I delight in the presentment of an utterly perplexing situation, the initial discovery of its surface characteristics (and resulting cartwheels), followed by the slow dawning of the real richness of the event (and hopefully, fullest enlightenment.)

I think the attraction lies with the way I figure out the world: initial observation (wtf?), first-order realization (wtfh?), and then at some remove, the final dawning of the full picture including my feelings and maybe what others felt (ahhh!).
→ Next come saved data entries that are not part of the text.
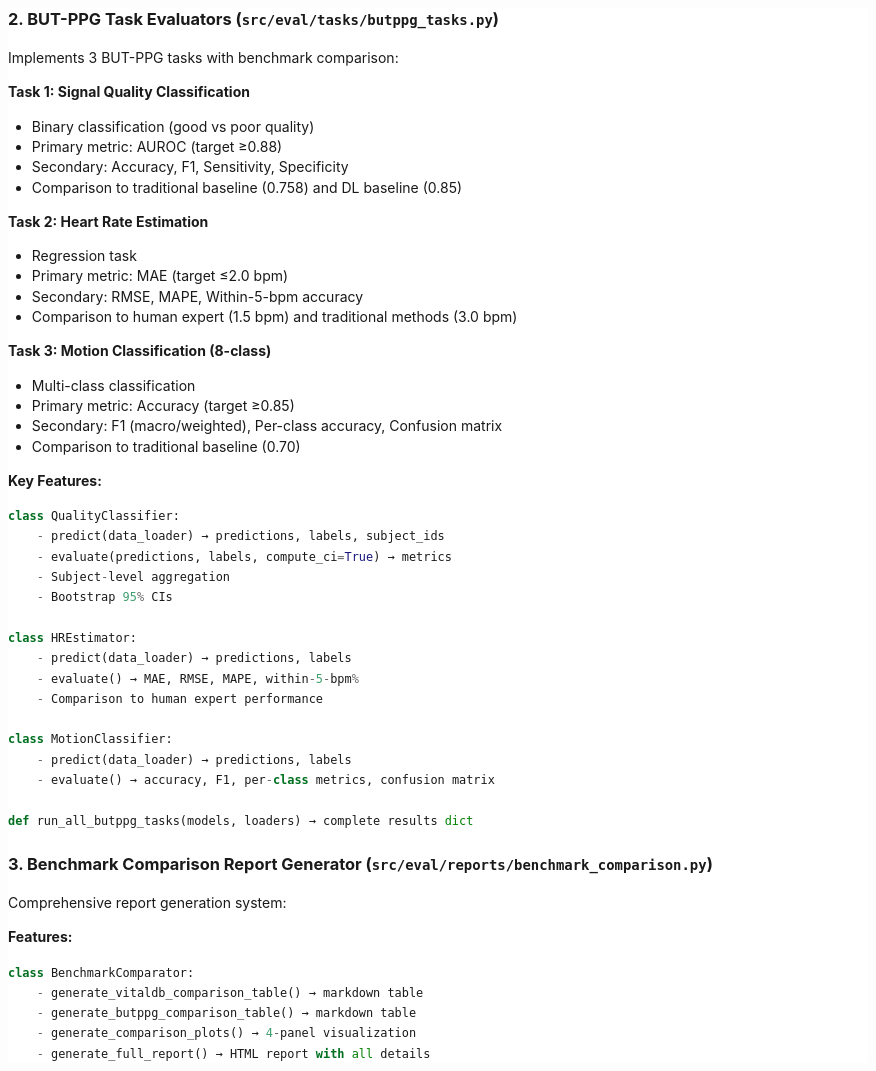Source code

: ### 2. BUT-PPG Task Evaluators (`src/eval/tasks/butppg_tasks.py`)

Implements 3 BUT-PPG tasks with benchmark comparison:

**Task 1: Signal Quality Classification**
- Binary classification (good vs poor quality)
- Primary metric: AUROC (target ≥0.88)
- Secondary: Accuracy, F1, Sensitivity, Specificity
- Comparison to traditional baseline (0.758) and DL baseline (0.85)

**Task 2: Heart Rate Estimation**
- Regression task
- Primary metric: MAE (target ≤2.0 bpm)
- Secondary: RMSE, MAPE, Within-5-bpm accuracy
- Comparison to human expert (1.5 bpm) and traditional methods (3.0 bpm)

**Task 3: Motion Classification (8-class)**
- Multi-class classification
- Primary metric: Accuracy (target ≥0.85)
- Secondary: F1 (macro/weighted), Per-class accuracy, Confusion matrix
- Comparison to traditional baseline (0.70)

**Key Features:**
```python
class QualityClassifier:
    - predict(data_loader) → predictions, labels, subject_ids
    - evaluate(predictions, labels, compute_ci=True) → metrics
    - Subject-level aggregation
    - Bootstrap 95% CIs

class HREstimator:
    - predict(data_loader) → predictions, labels
    - evaluate() → MAE, RMSE, MAPE, within-5-bpm%
    - Comparison to human expert performance

class MotionClassifier:
    - predict(data_loader) → predictions, labels
    - evaluate() → accuracy, F1, per-class metrics, confusion matrix

def run_all_butppg_tasks(models, loaders) → complete results dict
```

### 3. Benchmark Comparison Report Generator (`src/eval/reports/benchmark_comparison.py`)

Comprehensive report generation system:

**Features:**
```python
class BenchmarkComparator:
    - generate_vitaldb_comparison_table() → markdown table
    - generate_butppg_comparison_table() → markdown table
    - generate_comparison_plots() → 4-panel visualization
    - generate_full_report() → HTML report with all details
```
It's all well and good, this Sherlock MacGyver stuff (hey, there's a new character idea) and we all delight in the title: ““rousing simplicity of the solution after 5 commercial breaks and before the end credits roll. But in reality, almost nothing ever yields to the first-order observation.  Certainly very few lasting solutions are created. Most often, that's a blundering sort of move that friends forgive the side effects of and strangers focus on using to hate. It's only a bit later that we figure it out.

And that's the fun of the scene from Cryptonomicon.

But me, I'm hung up on how to land a car-sized lump without destroying a decent portion of a large continent and killing all life on earth. Tricky.